Nigeria: With an aim to bring down corruption and inflation in the country, Nigeria implemented the plan of demonetisation but to no avail. The scarcity of new naira notes has brought in a deep financial crisis in Nigeria.
As per an Indian Express report, brawls at banks and long ATM queues have crippled the country exposing the poor implementation of the huge decision on the part of the Nigerian govt. The last date to exchange the old currency was Friday. 1,000, 500 and 200 naira banknotes have been demonetised.
Reports suggest that the country is largely dependent of cash meaning, cash is 'King' in Nigeria. Citizens are reportedly falling short of buying daily necessities and are unable to feed their families due to the impact of this decision by its government.

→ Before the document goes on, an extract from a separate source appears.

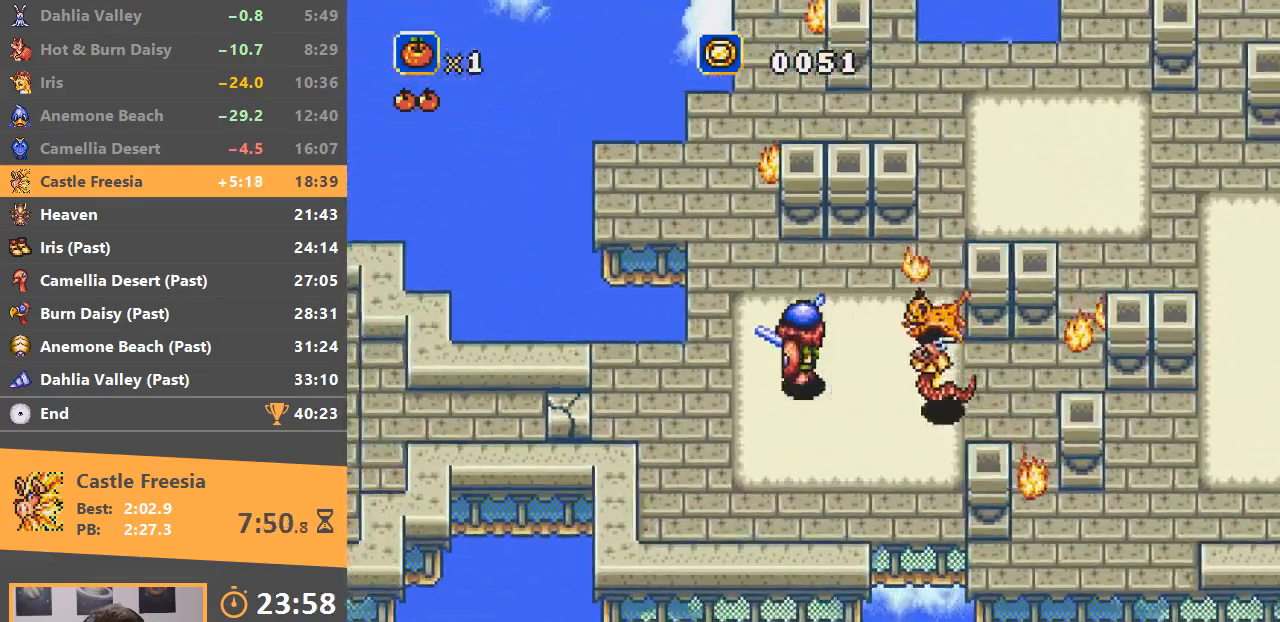
{"buttons": [], "events": [[350, "A", "down"], [434, "A", "up"]]}
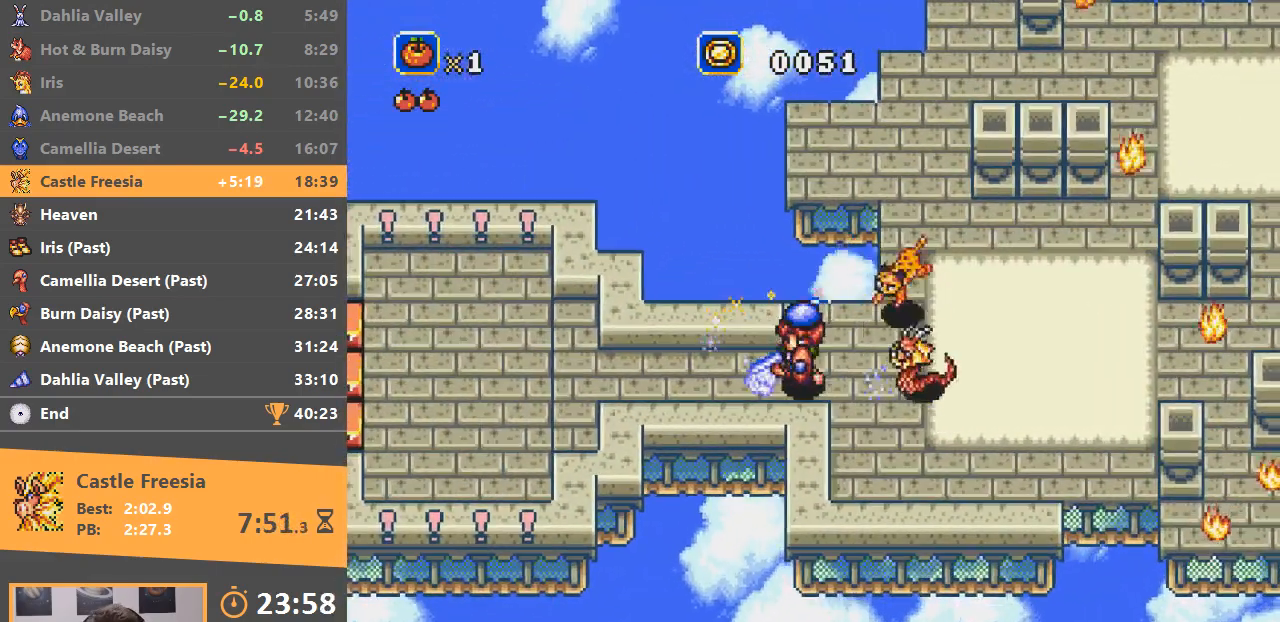
{"buttons": [], "events": []}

Business closures and other hardships
The Central Bank of Nigeria introduced the redesigned notes and new limits on large cash withdrawals to help recover about 85 per cent of the total currency in circulation outside the banking system. It said this would also help curb money laundering and make digital payments the norm in Africa's biggest economy, that's currently largely driven by cash transactions.
But the push to replace the old banknotes with new ones has left very limited cash in circulation, causing frustration and anger for many people who spend hours at the banks attempting to withdraw their money.
The cash shortage, financial analysts say, has affected some critical sectors of Nigeria's economy, has caused "significant hardship in both rural and urban areas" and has led to many business closures.